3) Bill of Law: Accelerated Depreciation for New Machinery, Equipment, Apparatus and Instruments Acquired Between January 1, 2024, and December 31, 2024

The federal government has presented a bill providing for the possibility of “accelerated depreciation” for tax purposes of up to two years for machinery.

The effect of accelerated depreciation occurs directly in the calculation of taxes, without affecting depreciation for accounting purposes, which continues to follow the useful life of the asset.

4) Impacts on Public Service Concessions and Public-Private Partnerships (PPP) of the Tax Reform of Taxes on Consumption (Constitutional Amendment 132)

Change in Tax Burden and Economic and Financial Balancing of Contracts

The Consumption Tax Reform approved last year significantly changed the relative composition of prices. Although the transition begins in 2026, the main issues will be regulated (by means of complementary law) in 2024 and will thus make possible to identify and measure the main impacts for current and future projects.

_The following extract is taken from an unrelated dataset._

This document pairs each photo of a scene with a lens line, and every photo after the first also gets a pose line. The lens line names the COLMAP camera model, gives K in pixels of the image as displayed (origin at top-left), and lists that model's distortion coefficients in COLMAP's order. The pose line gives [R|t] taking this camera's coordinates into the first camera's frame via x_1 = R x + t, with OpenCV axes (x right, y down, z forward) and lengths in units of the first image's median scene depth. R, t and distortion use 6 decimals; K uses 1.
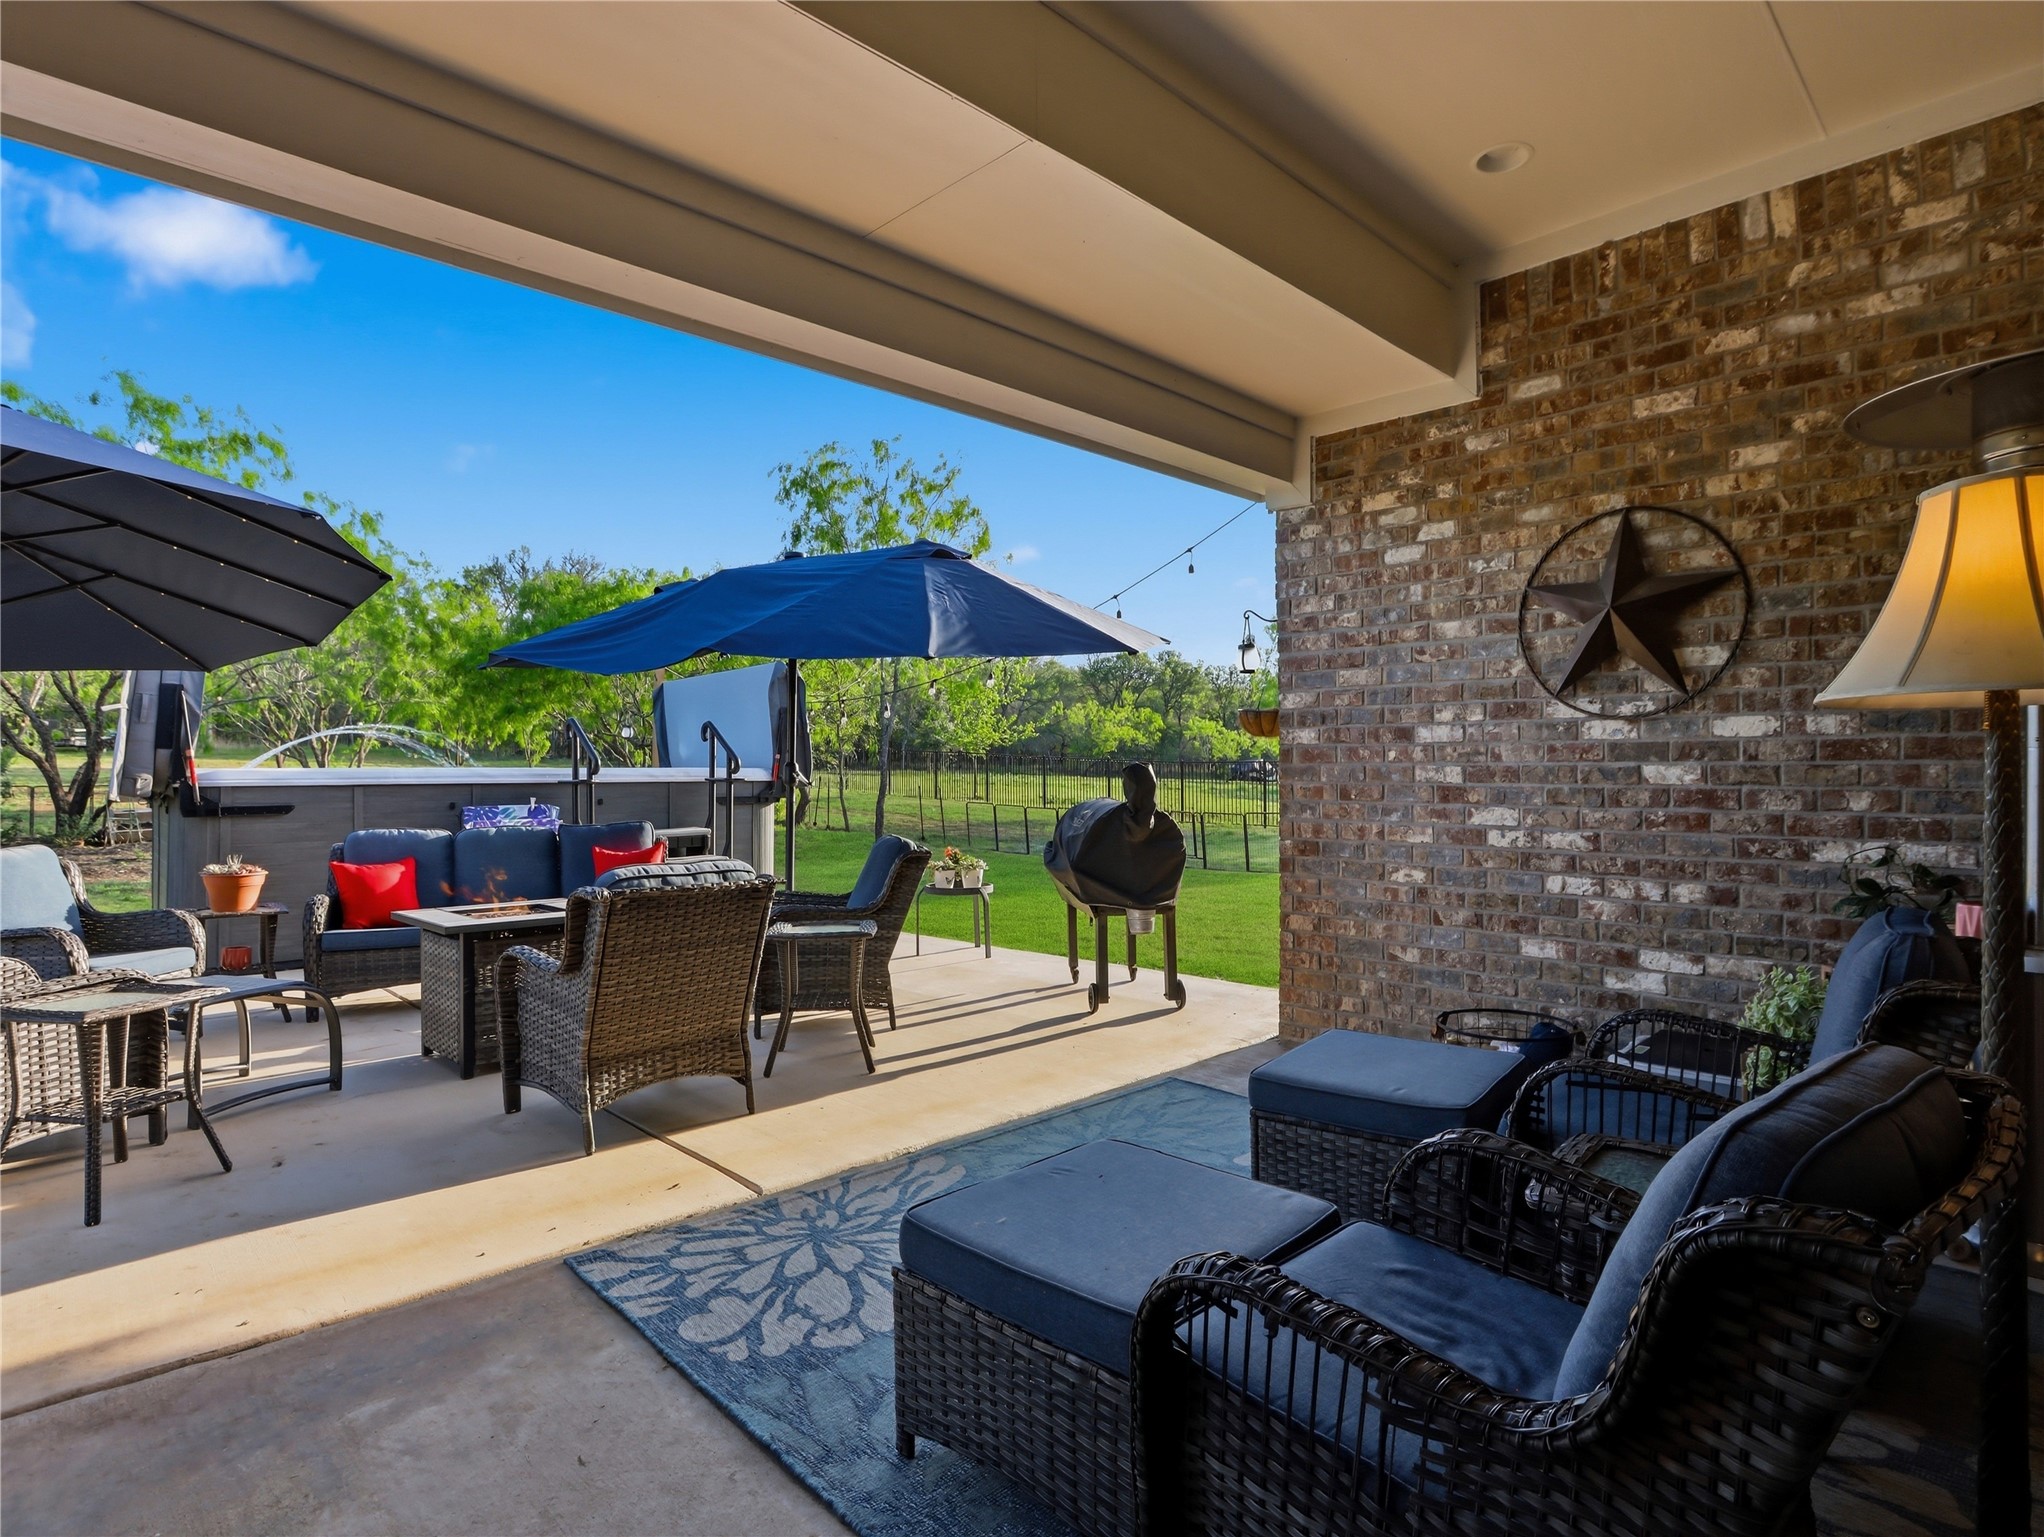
lens RADIAL K [[1070.4, 0, 1030.1], [0, 1070.4, 768.7], [0, 0, 1]] dist [-0.064039, 0.033151]
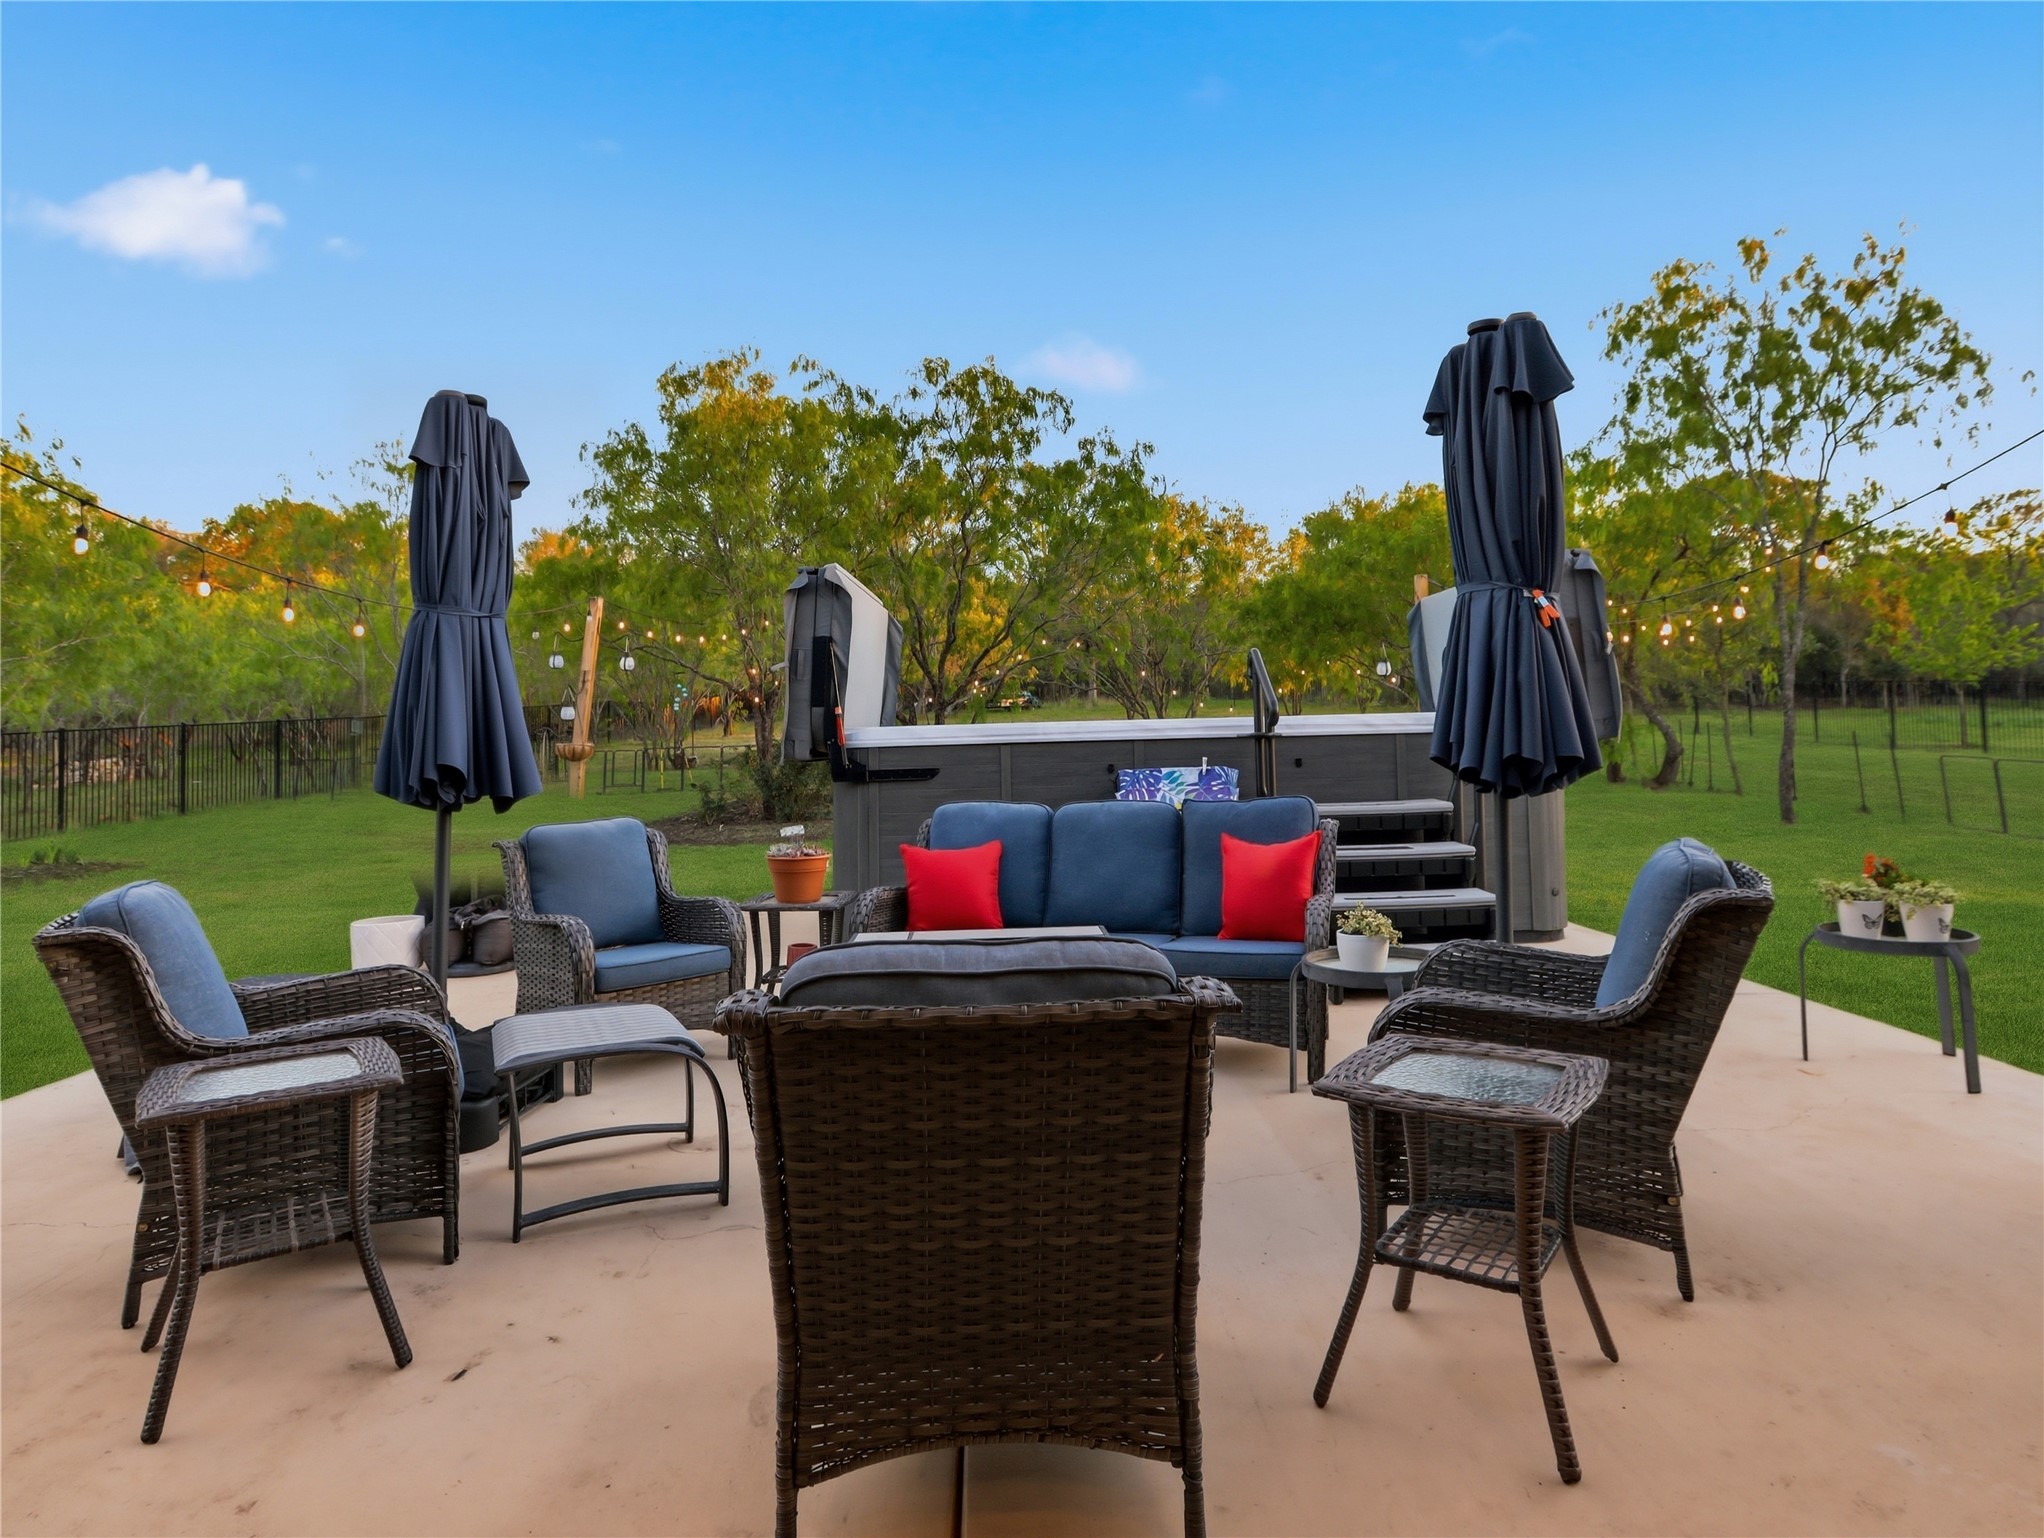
lens RADIAL K [[1161.4, 0, 1021.8], [0, 1161.4, 680.6], [0, 0, 1]] dist [-0.078947, 0.045734]
pose [[0.731740, -0.046487, -0.679996, -0.002181], [0.025745, 0.998845, -0.040581, 0.002856], [0.681097, 0.012188, 0.732092, 0.301226]]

For concession and PPP projects currently being structured, it is recommendable that contracts include the procedure for reviewing the tax assumptions of the project, including a period to identify the main impacts, the scenarios in which “injunctive” measures of rebalancing may be implemented, and the formalization by means of a contractual amendment, so as to minimize impacts and ensure the stability of the projects until the new tax regime is duly established.

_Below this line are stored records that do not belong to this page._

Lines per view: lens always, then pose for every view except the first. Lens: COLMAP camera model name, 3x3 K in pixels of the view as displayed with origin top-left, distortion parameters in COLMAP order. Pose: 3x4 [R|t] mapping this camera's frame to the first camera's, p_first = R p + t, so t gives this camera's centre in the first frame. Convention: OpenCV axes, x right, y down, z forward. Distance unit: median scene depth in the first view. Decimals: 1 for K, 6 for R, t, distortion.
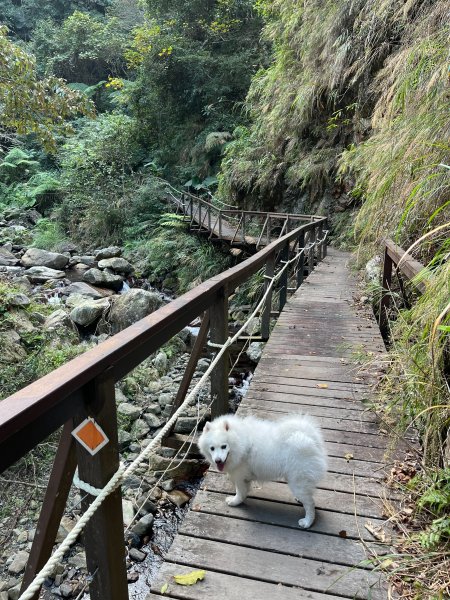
lens RADIAL K [[438.2, 0, 225.0], [0, 438.2, 300.0], [0, 0, 1]] dist [0.050217, -0.076371]
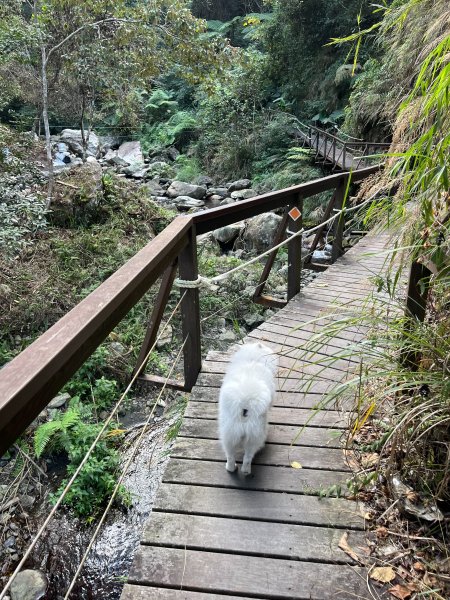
lens RADIAL K [[444.1, 0, 225.0], [0, 444.1, 300.0], [0, 0, 1]] dist [0.030582, -0.031331]
pose [[0.966260, 0.068333, -0.248340, 0.001971], [-0.035621, 0.990353, 0.133909, 0.033677], [0.255095, -0.120545, 0.959373, -0.141122]]
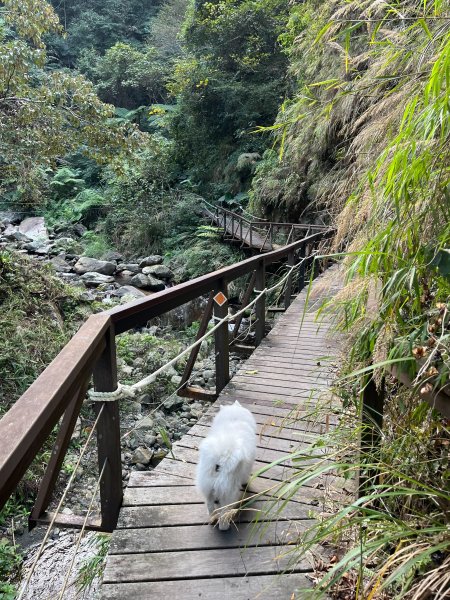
lens RADIAL K [[442.5, 0, 228.2], [0, 442.5, 300.0], [0, 0, 1]] dist [0.067629, -0.097971]
pose [[0.998587, 0.002952, -0.053061, -0.006724], [-0.004565, 0.999530, -0.030304, 0.026958], [0.052947, 0.030503, 0.998131, -0.122712]]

In the same sense, for ongoing concession and PPP projects, the impacts of the tax reform will have to be assessed once the regulations are enacted, in light of both art. 9, paragraph 3, of Law No. 8,987/1995, pursuant to which the creation, change or extinction of any taxes or legal charges after the bid proposal (except for income taxes) trigger a contractual revision whenever there is proven impact, and the risk allocation section of the contract.

Change/Elimination of CAPEX Incentives in Contracts

Another relevant point in the tax reform for concessionaires is the possible elimination of tax incentives that provide for the exemption of indirect taxes on CAPEX through suspension (e.g., REIDI for PIS/COFINS) and deferral/exemption (e.g., ICMS).

Depending on the tax policy option adopted, the current suspension/deferral/exemption mechanisms can be replaced by other forms of relief, such as:

  • Immediate reimbursement (in a current account) of the amount of IBS/CBS levied on the purchase of equipment/services linked to the concession or
  • The creation of special regimes similar to REIDI for IBS/CBS for public service concessionaires.

So public service concessions and PPPs may have the existence of current incentives taken into account in their CAPEX and OPEX costs (linked to the concession) – in some cases due to an express determination of the bidding notice. Therefore, the concrete impact of upcoming regulation of the National Congress – based on a comprehensive assessment – will determine the need of contractual revision.

5) Income Tax Reform (to Be Presented by the Government in 2024)

The government has promised to submit a bill to Congress within 90 days (from December 20, 2023) on income tax reform for both individuals and companies. It appears that dividends received by individuals will be taxed , but it is unclear whether dividends received by companies will also be taxed.

Other countries that have made recent income tax reforms have not taxed dividends received by legal entities. In Brazil, the tax reform discussions (and the latest bills presented) suggest that the government will include taxation of dividends received by legal entities and a mechanism will be implemented to avoid “cascading” taxation. For example, the dividends might be taxed by withholding IRRF and allowing a sub-holding company to use the IRRF levied on dividends received to write off the IRRF levied on dividends distributed to the holding company.

However, even with the mitigating element of cascading taxation, the income tax reform tends to increase taxation on profits compared to the scenario that currently exists for the infrastructure sector (exempt dividends + non-taxation of private equity investment funds).